### Things to do
**1)** Rewrite the part of the Sonus call transcript that opens with the words containing "Before closing I" and closes with "the 2310 program?", replacing "employees" with "staff".
**2)** According to the Sonus call transcript, at roughly what percentage of cash value is the company trading?
**3)** Continue the Sonus call transcript from its final line.

### Extract provided

——————

In summarizing our prepared comments, I believe Sonus represents an outstanding value opportunity for shareholders. Today we're trading at about 50% of cash value. We have a novel oncology product in the Phase 1 trial, and our goal is to initiate a Phase II trial later this year. We have preserved a team that has the ability to rebound from a disappointing event and create value. We've identified a number of outstanding opportunities to access additional product candidates that would leverage our internal pipeline, our capabilities and our cash. In short, I believe this is an exciting opportunity to redefine Sonus as an oncology development Company with several product candidates in the clinic.
Before closing I want to say how proud I am of all of our employees and grateful that they've continued to be dedicated to our mission to develop cancer drugs that provide a better combination of efficacy and safety for patients. With that, I would now like to open the line up for questions. Operator.
Operator
Thank you, sir. (OPERATOR INSTRUCTIONS) Our first question comes from the line of Matt Kaplan with Punk, Ziegel.
- Analyst
Couple questions, one for Neil, Neil, give us a sense when we could see some of the Phase I data for the SN -- for the 2310 program?
- VP, Regulatory Affairs, Quality Assurance
Matt, this Elaine Waller. I would -- as discussed in the call, we anticipate that trial being completed later this year, and it is our intent that once those data are available to publish those results, assuming they are positive, which we have every reason to believe now that they will be, and so we do intend to publish, and those would be made available within that process.
- Analyst
So you will wait to publish those results at a medical meeting or a journal, or will you -- when you say publish, will you publish them as a press release?
- VP, Regulatory Affairs, Quality Assurance
Certainly, we would publish them in an abstract form at one of the medical meetings.
- Analyst
Then based on the results that you're seeing so far, you seem very comfortable that you're going to be pushing it into Phase II.
- VP, Regulatory Affairs, Quality Assurance
Well, as I said, we are already doing preliminary planning for our Phase II. So I think that tells you our level of confidence in being able to determine the maximum tolerated dose and being able to move forward.
- Analyst
And will the Phase II be in the form of a active control study, or what are you contemplating at this point?
- VP, Regulatory Affairs, Quality Assurance
We are planning to do an active control trial, yes.
- Analyst
And then just a question for Mike. You made some comments that -- about some of the programs that you're looking at externally, a number of those programs look attractive. Could you give us a little bit more sense in terms of what some of those programs look like just in a broad sense?

——————

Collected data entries
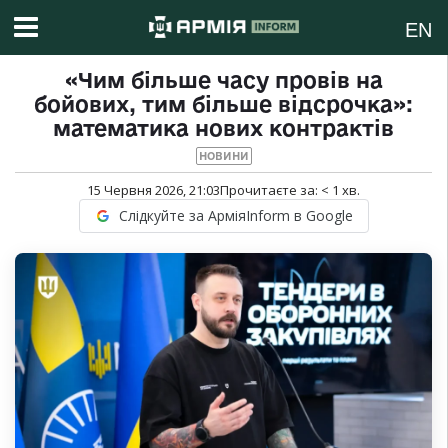
EN
«Чим більше часу провів на
бойових, тим більше відсрочка»:
математика нових контрактів
НОВИНИ
15 Червня 2026, 21:03
Прочитаєте за:
< 1
хв.
Слідкуйте за АрміяInform в Google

——————

### Task-by-task answers
**1)**
Before closing I want to say how proud I am of all of our staff and grateful that they've continued to be dedicated to our mission to develop cancer drugs that provide a better combination of efficacy and safety for patients. With that, I would now like to open the line up for questions. Operator.
Operator
Thank you, sir. (OPERATOR INSTRUCTIONS) Our first question comes from the line of Matt Kaplan with Punk, Ziegel.
- Analyst
Couple questions, one for Neil, Neil, give us a sense when we could see some of the Phase I data for the SN -- for the 2310 program?

**2)** About 50% of cash value.

**3)**
- President, CEO
Well, I really can't, Matt, at this point beyond the comments that I have already made. That they are, at this point all in oncology. I would say that earlier in the process we ventured outside that therapeutic area but have come back to the as an area that we know pretty well.
- Analyst
I guess, can you say if they're clinical stage or preclinical stage?
- President, CEO
I can tell you at this point that most of the current opportunities would involve assets that are in the clinic. Some of those may involve other assets as well and earlier stages of development. We are also looking at a number of opportunities with late stage preclinical candidates that we believe have novel mechanisms of action, have the potential to be first in class. Those opportunities may not be sufficient on a stand-alone basis, but in combination with other potential opportunities, could all be very interesting ways to achieve our goal, which is a broader and deeper pipeline of clinical or near clinical stage assets. And by near clinical stage I would say that 12 months from the time of acquiring them to getting to the clinic is kind of the outside parameter. We'd like it to be earlier than that.
- Analyst
Okay. Thank you.
- President, CEO
Thank you, Matt.
Operator
Thank you, sir. Our next question comes from the line of David Miller with Biotech Stock Research. Please go ahead.
- Analyst
Great. Thanks for take my questions.
- President, CEO
Hi, David.
- Analyst
In the Phase I trial, as you are searching for maximum tolerated dose, it sounds like you're getting some sort of a variable marrow toxicity so that maybe some patients may be more susceptible to that than others. If I have that right, have you made any either to try to figure out if there's markets, you're looking at the population which ones might be more susceptible than others?
- VP, Regulatory Affairs, Quality Assurance
This is Elaine. What we have seen thus far is the type of bone marrow toxicity and myelo suppression that you would anticipate with SN23 -- SN38 being the active (inaudible). What we have not seen is that in a consistent enough manner that we believe that we have reached a maximum tolerated dose.
- Analyst
Okay. But have you -- so does that mean that some patients are seeing that toxicity and some aren't? Is that what you mean by not consistent?
- VP, Regulatory Affairs, Quality Assurance
That is correct.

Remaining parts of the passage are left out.